There’s plenty of chatter about whether AI might currently be in a bubble, but Google DeepMind CEO Demis Hassabis says that Google is well-positioned either way.
In a recent podcast, Hassabis offered a nuanced take on the AI bubble debate, arguing that the question isn’t binary and that different parts of the AI ecosystem face different risks. The neuroscientist-turned-AI pioneer, who co-founded DeepMind in 2010 before it was acquired by Google, also revealed why he believes Google’s unique position gives it an advantage regardless of how the market evolves.

“I still subscribe to AI is overhyped in the short term and still underappreciated in the medium to long term in how transformative it’s going to be,” Hassabis said. “There is a lot of talk, of course, right now about AI bubbles. In my view, it’s not one binary thing. I think there are parts of the AI ecosystem that are probably in bubbles.”
He pointed to seed-stage startups as one area of concern. “One example would be just seed rounds for startups that basically haven’t even got going yet and they’re raising at tens of billions of dollars valuations just out of the gate. It’s sort of interesting to see how can that be sustainable. My guess is probably not, at least not in general.”

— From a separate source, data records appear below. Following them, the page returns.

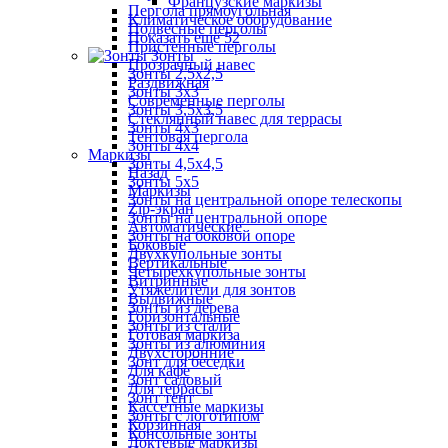
Французские маркизы
Пергола прямоугольная
Климатическое оборудование
Подвесные перголы
Показать ещё 52
Пристенные перголы
Зонты
Прозрачный навес
Зонты 2,5х2,5
Раздвижная
Зонты 3х3
Современные перголы
Зонты 3,5х3,5
Стеклянный навес для террасы
Зонты 4х3
Тентовая пергола
Зонты 4х4
Маркизы
Зонты 4,5х4,5
Назад
Зонты 5х5
Маркизы
Зонты на центральной опоре телескопы
Zip-экран
Зонты на центральной опоре
Автоматические
Зонты на боковой опоре
Боковые
Двухкупольные зонты
Вертикальные
Четырехкупольные зонты
Витринные
Утяжелители для зонтов
Выдвижные
Зонты из дерева
Горизонтальные
Зонты из стали
Готовая маркиза
Зонты из алюминия
Двухсторонние
Зонт для беседки
Для кафе
Зонт садовый
Для террасы
Зонт тент
Кассетные маркизы
Зонты с логотипом
Корзинная
Консольные зонты
Локтевые маркизы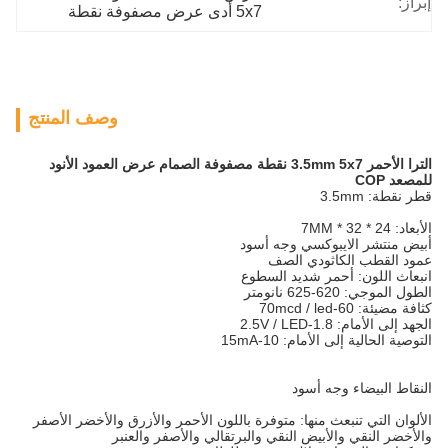
إبراز:
5x7 أدى عرض مصفوفة نقطة
وصف المنتج
الترا الأحمر 3.5mm 5x7 نقطة مصفوفة الصمام عرض العمود الأنود
للمصعد COP
قطر نقطة: 3.5mm
الأبعاد: 24 * 32 * 7MM
أبيض منتشر الايبوكسي وجه أسود
عمود القطب الكاثودي الصف
انبعاث اللون: أحمر شديد السطوع
الطول الموجي: 620-625 نانومتر
كثافة مضيئة: 60-70mcd / led
الجهد إلى الأمام: 1.8-2.5V / LED
التوصية الحالية إلى الأمام: 10-15mA
النقاط البيضاء وجه أسود
الألوان التي تنبعث منها: متوفرة باللون الأحمر والأزرق والأخضر الأصفر
والأخضر النقي والأبيض النقي والبرتقالي والأصفر والعنبر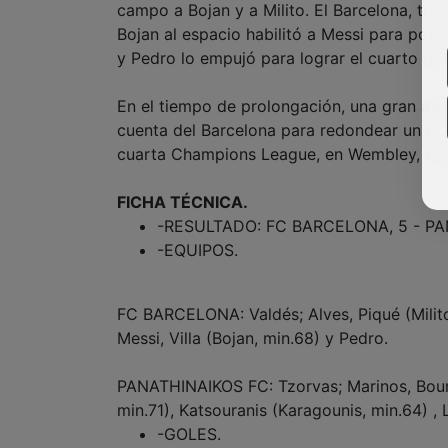
campo a Bojan y a Milito. El Barcelona, tra
Bojan al espacio habilitó a Messi para poder
y Pedro lo empujó para lograr el cuarto gol
En el tiempo de prolongación, una gran asis
cuenta del Barcelona para redondear un gra
cuarta Champions League, en Wembley, el 
FICHA TÉCNICA.
-RESULTADO: FC BARCELONA, 5 - PANA
-EQUIPOS.
FC BARCELONA: Valdés; Alves, Piqué (Milito 
Messi, Villa (Bojan, min.68) y Pedro.
PANATHINAIKOS FC: Tzorvas; Marinos, Boums
min.71), Katsouranis (Karagounis, min.64) , L
-GOLES.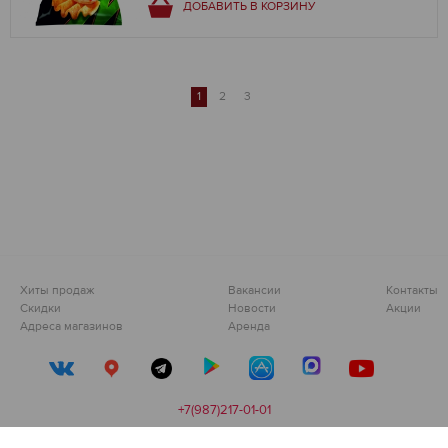
ДОБАВИТЬ В КОРЗИНУ
1
2
3
Хиты продаж
Вакансии
Контакты
Скидки
Новости
Акции
Адреса магазинов
Аренда
+7(987)217-01-01
Сделано в
devarto
👨‍💻❤️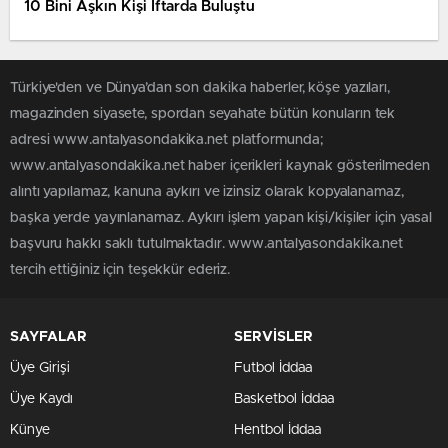
10 Bini Aşkın Kişi İftarda Buluştu
Türkiye'den ve Dünya’dan son dakika haberler, köşe yazıları,
magazinden siyasete, spordan seyahate bütün konuların tek
adresi www.antalyasondakika.net platformunda;
www.antalyasondakika.net haber içerikleri kaynak gösterilmeden
alıntı yapılamaz, kanuna aykırı ve izinsiz olarak kopyalanamaz,
başka yerde yayınlanamaz. Aykırı işlem yapan kişi/kişiler için yasal
başvuru hakkı saklı tutulmaktadır. www.antalyasondakika.net
tercih ettiğiniz için teşekkür ederiz.
SAYFALAR
SERVİSLER
Üye Girişi
Futbol İddaa
Üye Kaydı
Basketbol İddaa
Künye
Hentbol İddaa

However, Hassabis drew a distinction between startup valuations and the broader technology sector. “Then people are worrying about obviously the big tech valuations and other things. I think there’s a lot of real business underlying that. But remains to be seen.”
But Hassabis emphasized that Google’s diversified position insulates it from market fluctuations. “I don’t worry too much about are we in a bubble or not, because from my perspective, leading Google DeepMind and obviously with Google as Alphabet as a whole, our job and my job is to make sure either way we come out of it very strong. And I think we are tremendously well positioned either way.”
He outlined Google’s advantages: “If it continues going like it is now, fantastic. We’ll carry on with all of these great things that we’re doing and experiments and progress towards AGI. If there’s a retrenchment, fine. Then also I think we’re in a great position because we have our own stack with TPUs. We also have all these incredible Google products and the profits that all makes to plug in our AI into.”
Hassabis highlighted specific integration opportunities. “We’re doing that with Search—it’s totally revolutionized by AI Overviews, AI mode with Gemini under the hood. We are looking at Workspace, at email, at YouTube. So there’s all these amazing things—in Chrome, there’s a lot of these amazing things that AI, we can see, are already low-hanging fruit to apply Gemini to, as well, of course, as Gemini app, which is doing really well now, and the idea of a universal assistant.”
He concluded: “So there’s new products, and I think they will, in the fullness of time, be super valuable. But we don’t have to rely on that. We can just power up our existing ecosystem, which is what’s happened over the last year.”
Hassabis’s comments highlight a critical competitive advantage that distinguishes Google from its AI rivals. While OpenAI, Anthropic, and xAI have raised billions in venture funding and achieved impressive valuations, these startups lack the diversified revenue streams and integrated product ecosystem that Google possesses. OpenAI, for instance, despite its ChatGPT success and $500 billion valuation, still relies heavily on its partnership with Microsoft for compute infrastructure and doesn’t have established products like Search or YouTube to integrate its AI into. Similarly, Anthropic, backed by Google and Amazon among others, and Elon Musk’s xAI, must build standalone businesses rather than leveraging existing platforms with billions of users.
This structural advantage means that if AI investment does cool—as it has periodically with other technologies—Google can continue advancing its AI capabilities while monetizing them through its core businesses. The company’s TPU infrastructure also gives it control over its compute costs, a significant factor given the enormous expenses associated with training and deploying large language models. For pure-play AI startups, a funding slowdown could prove existential; for Google, it would merely shift the focus from moonshots to integration. Hassabis’s confidence suggests that in the AI race, having a safety net of profitable businesses may matter as much as having cutting-edge models.